Хлебы калятся, закрепляют приданную им форму, приобретают вкус, запах, цвет. Мать остается беспокойной, молчаливой, собранной до тех пор, пока они не выпекутся. Затем наступает праздник.

Есть сходство, есть, Михайло по себе знает.

Он с вечера чувствовал, что утром начнет писать. В нем что-то заквашивалось, бродило, разбухало. Какие-то шальные слова врывались в сознание. Память их не теряла, а увлекала в свои кладовые. Какие-то рифмы вырастали и затем лопались, как мыльные пузыри. Какие-то ритмы качали его, словно суденышко при свежей погоде. Ночь провел в беспокойстве, видел сны, которые не запоминаются. Порой открывал глаза, прислушивался, ему казалось, кто-то зовет его. Утром был молчалив, отрешен. Одевался, умывался, ел машинально, ничего вокруг не замечая. Тело подрагивало как бы от холода. Мать и отец о чем-то говорили, видел: говорят, но слышать не слышал. После завтрака плотно прикрыл дверь своей комнаты, сел за стол. Он еще не представлял, что будет, куда все пойдет, но был твердо уверен: что-то будет, куда-то пойдет. Сидел молча, внимательно приглядываясь к песчинкам, которые серели на беленой стене, крохотные, они порой разрастались в его воображении до размера громадных скал. И вот подкатило нужное слово — то желанное, то единственное — и тепло стало в груди. Оно пришло стихийно, случайно, дотоле неведомое, оно как раз то, которое было необходимо, пришло помимо воли, помимо сознания... Нет, неправда! Он выносил его, выстрадал. Оно бродило в нем, росло, ширилось, не давало уснуть, делало его немым и глухим. Он не знал, что оно будет именно такое, как не знает будущая мать, какое у нее появится дитя, но она знает твердо, что оно появится.

Строки шли стройно, согласованно. Детали, картины, мысли становились в ряд, сами находили свое место, даже оторопь брала: не мистика ли все это? Откуда только является? Почему раньше все это жило разрозненно, было разбросано хаотично, а теперь приобрело стройность?

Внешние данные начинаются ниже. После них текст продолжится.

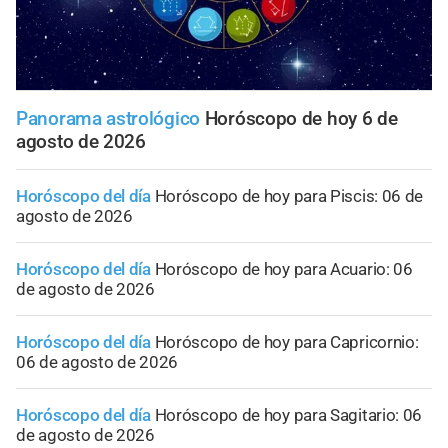
Panorama astrológico
Horóscopo de hoy 6 de
agosto de 2026
Horóscopo del día
Horóscopo de hoy para Piscis: 06 de
agosto de 2026
Horóscopo del día
Horóscopo de hoy para Acuario: 06
de agosto de 2026
Horóscopo del día
Horóscopo de hoy para Capricornio:
06 de agosto de 2026
Horóscopo del día
Horóscopo de hoy para Sagitario: 06
de agosto de 2026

Он, конечно, понимал почему, мог объяснить. Цвет, запах, звук, боль, радость — все хранилось в его сознании до поры до времени, но не было той силы, которая бы, как волшебство, вмиг расставила все по своим местам. Такая сила — сюжет, с его приходом все организуется, он несет в себе определенный заряд и притягивает к себе вещи определенные, прочие остаются нетронутыми. Допустим, сюжет начинается так: мужику надо уезжать в поисках заработка. И в свете этого случая все начинает проясняться: и его отношение к жене, и его чувство к ребенку, и его думы о жизни. Он покидает родной дом — маленькую хатку, которая здесь называется бурдейкой, покидает родные места.

Дремавшие в нем чувства пробуждаются, зрение обостряется. Жалость, тоска размягчают душу. Он видит все в особом освещении. Нищие села, скучные поля кажутся теперь верхом красоты.